Extracted page text data:
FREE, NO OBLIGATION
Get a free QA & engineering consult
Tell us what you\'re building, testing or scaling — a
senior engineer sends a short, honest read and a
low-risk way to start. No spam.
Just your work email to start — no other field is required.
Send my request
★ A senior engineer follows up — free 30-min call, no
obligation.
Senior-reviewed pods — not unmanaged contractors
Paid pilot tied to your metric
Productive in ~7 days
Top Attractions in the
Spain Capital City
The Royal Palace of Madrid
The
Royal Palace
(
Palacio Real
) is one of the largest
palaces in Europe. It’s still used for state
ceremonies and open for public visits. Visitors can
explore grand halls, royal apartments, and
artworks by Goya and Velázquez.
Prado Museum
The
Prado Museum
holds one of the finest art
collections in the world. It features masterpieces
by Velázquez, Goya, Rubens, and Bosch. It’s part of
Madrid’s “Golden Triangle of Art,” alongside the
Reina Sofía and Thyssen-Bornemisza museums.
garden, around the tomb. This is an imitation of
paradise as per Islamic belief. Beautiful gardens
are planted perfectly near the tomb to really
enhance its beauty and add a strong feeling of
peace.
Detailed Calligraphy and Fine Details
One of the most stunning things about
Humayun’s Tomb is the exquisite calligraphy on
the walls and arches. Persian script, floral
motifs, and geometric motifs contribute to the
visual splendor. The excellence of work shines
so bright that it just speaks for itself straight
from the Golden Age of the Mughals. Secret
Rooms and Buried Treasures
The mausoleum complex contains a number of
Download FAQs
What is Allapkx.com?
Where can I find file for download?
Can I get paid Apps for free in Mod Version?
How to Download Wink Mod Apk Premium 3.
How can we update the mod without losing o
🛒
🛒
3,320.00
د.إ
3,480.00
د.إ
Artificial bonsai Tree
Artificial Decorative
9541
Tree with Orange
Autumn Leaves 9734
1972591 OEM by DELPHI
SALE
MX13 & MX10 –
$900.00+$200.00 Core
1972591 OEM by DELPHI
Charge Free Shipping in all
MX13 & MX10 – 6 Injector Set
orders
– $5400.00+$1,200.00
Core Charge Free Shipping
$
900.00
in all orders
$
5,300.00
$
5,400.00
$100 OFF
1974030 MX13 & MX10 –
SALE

● **Action item**:
Make an exact transcription of the entries above.

● **Task result**:
FREE, NO OBLIGATION
Get a free QA & engineering consult
Tell us what you\'re building, testing or scaling — a
senior engineer sends a short, honest read and a
low-risk way to start. No spam.
Just your work email to start — no other field is required.
Send my request
★ A senior engineer follows up — free 30-min call, no
obligation.
Senior-reviewed pods — not unmanaged contractors
Paid pilot tied to your metric
Productive in ~7 days
Top Attractions in the
Spain Capital City
The Royal Palace of Madrid
The
Royal Palace
(
Palacio Real
) is one of the largest
palaces in Europe. It’s still used for state
ceremonies and open for public visits. Visitors can
explore grand halls, royal apartments, and
artworks by Goya and Velázquez.
Prado Museum
The
Prado Museum
holds one of the finest art
collections in the world. It features masterpieces
by Velázquez, Goya, Rubens, and Bosch. It’s part of
Madrid’s “Golden Triangle of Art,” alongside the
Reina Sofía and Thyssen-Bornemisza museums.
garden, around the tomb. This is an imitation of
paradise as per Islamic belief. Beautiful gardens
are planted perfectly near the tomb to really
enhance its beauty and add a strong feeling of
peace.
Detailed Calligraphy and Fine Details
One of the most stunning things about
Humayun’s Tomb is the exquisite calligraphy on
the walls and arches. Persian script, floral
motifs, and geometric motifs contribute to the
visual splendor. The excellence of work shines
so bright that it just speaks for itself straight
from the Golden Age of the Mughals. Secret
Rooms and Buried Treasures
The mausoleum complex contains a number of
Download FAQs
What is Allapkx.com?
Where can I find file for download?
Can I get paid Apps for free in Mod Version?
How to Download Wink Mod Apk Premium 3.
How can we update the mod without losing o
🛒
🛒
3,320.00
د.إ
3,480.00
د.إ
Artificial bonsai Tree
Artificial Decorative
9541
Tree with Orange
Autumn Leaves 9734
1972591 OEM by DELPHI
SALE
MX13 & MX10 –
$900.00+$200.00 Core
1972591 OEM by DELPHI
Charge Free Shipping in all
MX13 & MX10 – 6 Injector Set
orders
– $5400.00+$1,200.00
Core Charge Free Shipping
$
900.00
in all orders
$
5,300.00
$
5,400.00
$100 OFF
1974030 MX13 & MX10 –
SALE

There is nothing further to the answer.